BUNA DA' İFTİRA' DEYİN!

Kayseri Pancar Kooperatifi 66'ncı Mali Genel Kurulu dün Kadir Has Kongre merkezinde yapıldı.

BUNA DA' İFTİRA' DEYİN!
TAKİP ET >> Google News ile Takip Et

Kayseri Pancar Kooperatifi 66’ncı Mali Genel Kurulu dün Kadir Has Kongre merkezinde yapıldı.

Kayseri Olay Gazetesi yazarlarından Levent Çil’in daha önce köşe yazısına taşıdığı 2017 yılında yapılan 64.Olağan Genel Kurul’u ben de izledim. Yazdıklarının fazlası yok, eksiği var. Mesela; eski başkanlardan Vedat Ali Özışık’a söz hakkı bile verilmemesi gibi.

O gün eski yöneticiler yapılan konuşmayla yerden yere vurulurken, Akay ve yönetimine övgüler dizilmişti. Hem de 22, 23, 24 ve 26. dönemde Kayseri AK Parti’den Milletvekili seçilen, hatta Enerji ve Tabi kaynaklar Bakanlığı yapan Taner Yıldız tarafından.

Şimdi o gün yaptığı konuşmaları tek, tek sıralamanın bir önemi yok. Ama dünkü  mali Genel Kurul’a katılarak yine konuşma yaparak Hüseyin Akay ve yönetimine övgüler dizecek mi diye de merak ettim doğrusu.

Yıldız,64. Olağan Genel kurul’da kendilerine gösterilen bazı eğlence fotoğraflarından dolayı mahcubiyet yaşadıklarını belirtmişti. Benim bizzat yayınladığım yurtdışı gezisinde yapılan eğlence fotoğrafı da vardı. Ama, Özışık’tan sonra Kayyum olarak atanan Hüseyin Akay’ın yönetiminde bulunan bazı kişilere aitti. Sayın Yıldız’a sormak lazım; “O fotoğrafın da mahcubiyetini yaşadınız mı?”

Sosyal medyadan da ortaya atılan bazı yazışma iddiaları vardı.

Fabrikada küspe yolsuzluğu iddiası ve 50 Milyon liranın kayıp olduğu iddiasının doğru olup olmadığını araştırdı mı acaba?

Ya da; Kayseri Şeker Fabrikası emlak şefi Ercan Korkmaz’ın öldürülesiye dövülmesi olayının altında nelerin yattığını?
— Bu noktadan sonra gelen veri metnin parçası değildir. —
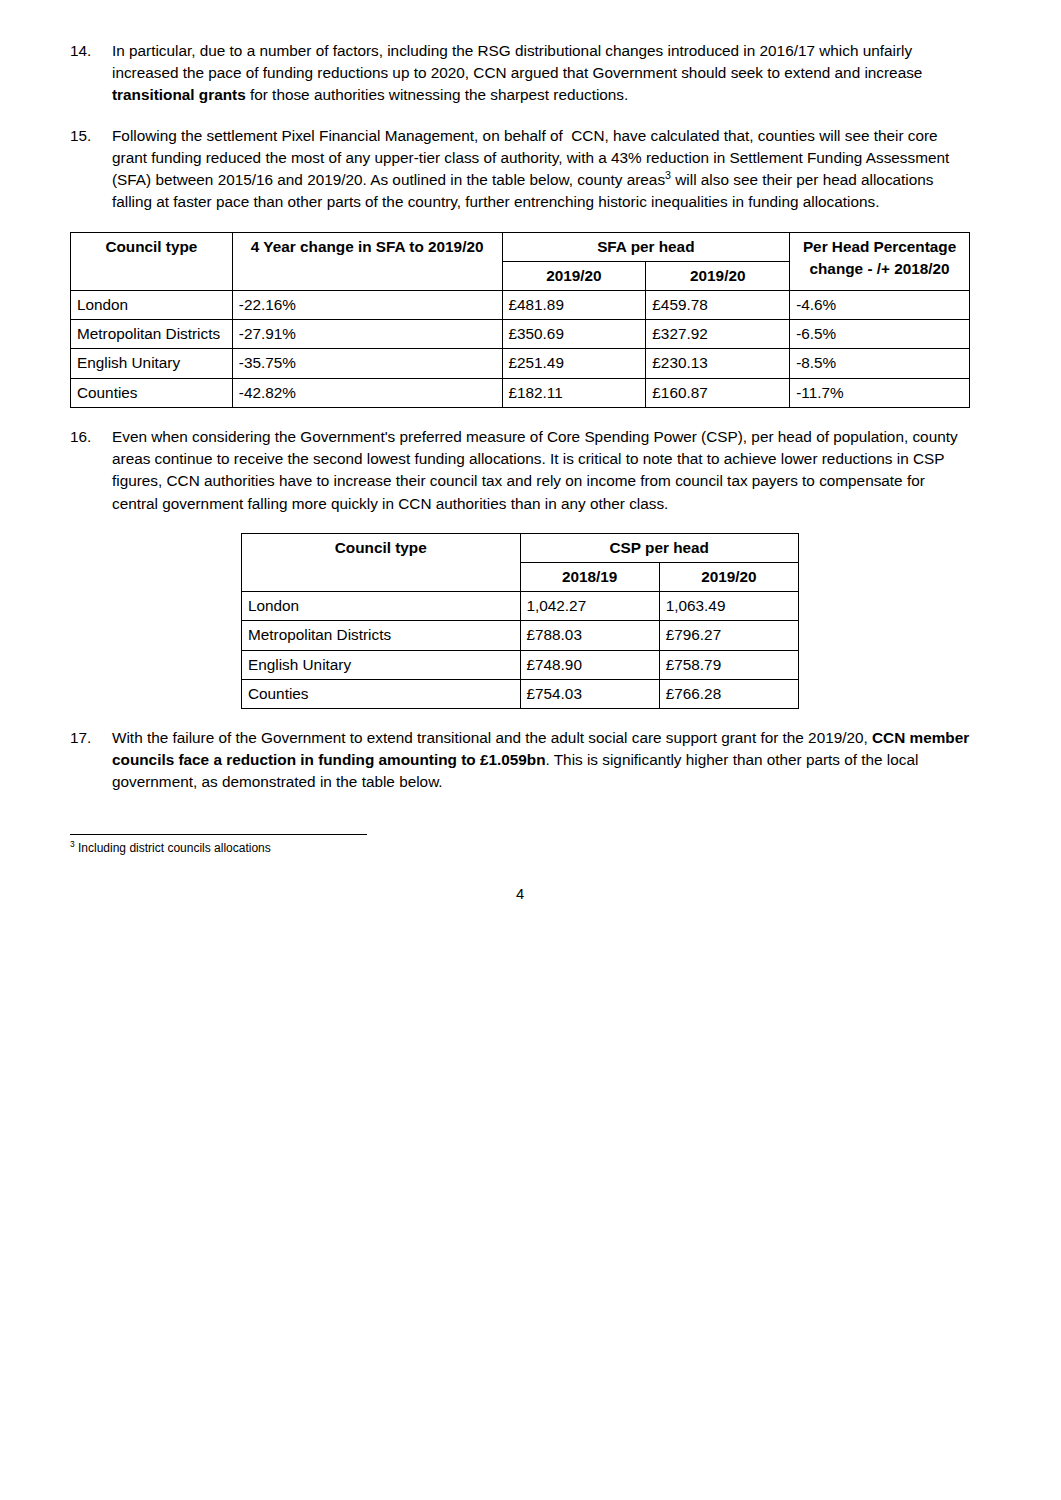14. In particular, due to a number of factors, including the RSG distributional changes introduced in 2016/17 which unfairly increased the pace of funding reductions up to 2020, CCN argued that Government should seek to extend and increase transitional grants for those authorities witnessing the sharpest reductions.
15. Following the settlement Pixel Financial Management, on behalf of CCN, have calculated that, counties will see their core grant funding reduced the most of any upper-tier class of authority, with a 43% reduction in Settlement Funding Assessment (SFA) between 2015/16 and 2019/20. As outlined in the table below, county areas3 will also see their per head allocations falling at faster pace than other parts of the country, further entrenching historic inequalities in funding allocations.
| Council type | 4 Year change in SFA to 2019/20 | SFA per head | Per Head Percentage change - /+ 2018/20 |
| --- | --- | --- | --- |
| 2019/20 | 2019/20 |
| London | -22.16% | £481.89 | £459.78 | -4.6% |
| Metropolitan Districts | -27.91% | £350.69 | £327.92 | -6.5% |
| English Unitary | -35.75% | £251.49 | £230.13 | -8.5% |
| Counties | -42.82% | £182.11 | £160.87 | -11.7% |
16. Even when considering the Government's preferred measure of Core Spending Power (CSP), per head of population, county areas continue to receive the second lowest funding allocations. It is critical to note that to achieve lower reductions in CSP figures, CCN authorities have to increase their council tax and rely on income from council tax payers to compensate for central government falling more quickly in CCN authorities than in any other class.
| Council type | CSP per head |
| --- | --- |
| 2018/19 | 2019/20 |
| London | 1,042.27 | 1,063.49 |
| Metropolitan Districts | £788.03 | £796.27 |
| English Unitary | £748.90 | £758.79 |
| Counties | £754.03 | £766.28 |
17. With the failure of the Government to extend transitional and the adult social care support grant for the 2019/20, CCN member councils face a reduction in funding amounting to £1.059bn. This is significantly higher than other parts of the local government, as demonstrated in the table below.
3 Including district councils allocations
4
Tüm bunları bir yana bırakalım gelelim asıl konuya:

İstanbul Büyükşehir Belediyesi eski başkanı Ali Müfit Gürtuna zamanında, Kaynak geliştirme ve  İştirakler Daire Başkanı olan  Hüseyin Akay’ın adının İstanbul Cumhuriyet Başsavcılığı tarafından 1998-2002 yılları arasında İstanbul Büyükşehir Belediyesi ile İstanbul Vakfı yöneticilerini kapsayan soruşturmada geçtiğini,15 sanık hakkında, "görevi kötüye kullanmak" iddialarıyla dava açıldığını da (madem doğruluktan, dürüstlükten bahsediyoruz) biliyorlardır. Bilmiyorlarsa da ben açıklayayım.

O günkü hazırlanan iddianame de 15 kişi şunlardan suçlanmıştı: “İstanbul vakfına ait bağış makbuzlarını belediye görevlilerine vererek, belediyede işi olan vatandaşlardan makbuz karşılığı bağış toplamak, toplanan bu bağışların küçük bir bölümünü belediyeye, kalan büyük bölümü ise vakfa aktarmak. Ayrıca belediyeye ait Fatih, Eyüp ve Üsküdar'daki otoparkları usulsüz ihale düzenleyerek vakfın hizmetine sunmak, yetkilerini kötüye kullanmak”  

İddianamede son olarak, 15 belediye bürokratı hakkında 1 ile 6 yıl arasında değişen hapis cezaları istenirken, bazı sanıkların memuriyet görevinden süreli, bazılarının ise tamamen yasaklanmaları talebinde bulunulmuş.

Şimdi, gelin buna da iftira deyin!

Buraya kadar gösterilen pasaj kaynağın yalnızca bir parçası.